Part Number: MSP430FR5994

Hi,

in slau367 @ page 829 stands:

"but it can hold SCL low if intervention of the CPU is required after a byte has been
received."

Question is: how can I hold the SCL line low, to signal to the master that some processing must be done?

Direct after reading the rx-buffer the usci i2c module sends an ACK and the master can't recognize that the last command must be processed. Imho holding SCL low while waiting for ACK is the only way for the slave to do this.

  • Hi Paul,

    It is automatic hold the SCL by slave if they didn't read the RXbuffer. You could see in the figure32-10. 

    Bus stalled (SCL held low) if UCBxRXBUF not read. 

  • Hi Allen,

    well this is what I said, the question is how to hold SCL low while the msp430 is processing the data?

  • In the text you quoted, "intervention of the CPU" refers to reading RXBUF. 

    As far as I know there is no way to ask the EUSCI to hold SCL low at some arbitrary time. The clock-stretching cases are listed in UG (SLAU367P) Sec 32.3.7.2.

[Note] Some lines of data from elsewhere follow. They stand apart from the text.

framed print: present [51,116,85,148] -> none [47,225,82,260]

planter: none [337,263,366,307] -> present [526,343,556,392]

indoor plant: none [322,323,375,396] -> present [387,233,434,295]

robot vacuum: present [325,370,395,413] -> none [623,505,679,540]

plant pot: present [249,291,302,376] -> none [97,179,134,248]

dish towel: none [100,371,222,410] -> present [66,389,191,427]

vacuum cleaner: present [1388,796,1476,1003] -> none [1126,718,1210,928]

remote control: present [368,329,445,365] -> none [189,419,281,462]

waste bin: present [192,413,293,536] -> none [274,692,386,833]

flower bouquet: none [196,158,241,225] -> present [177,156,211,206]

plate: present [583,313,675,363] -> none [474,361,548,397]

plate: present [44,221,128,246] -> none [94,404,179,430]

    Pre-emptively stalling the bus is a somewhat heavy-handed flow control mechanism -- it prevents the master from issuing a Stop (ending the current transaction) and talking to some other bus device. If you're expecting another byte, you can hold back that one (stretch the clock) until you're ready for it, by waiting to read it from RXBUF.

  • Hi Paul,

    It is implement by hardware and follow the I2C protocol spec. Standard I2C protocol spec has introduced that all the I2C interface is open drain structure. When in the same bus, same function pins are the logic AND. Any one could keep the bus low. You could search on google for the standard I2C protocol spec for more details.

    Thanks

  • The wording in UM10204 (rev 6) Sec 3.1.9 does appear to allow preemptive stalling, but as far as I know you can't ask the EUSCI to do it for you. And I would argue that even if you could, you shouldn't.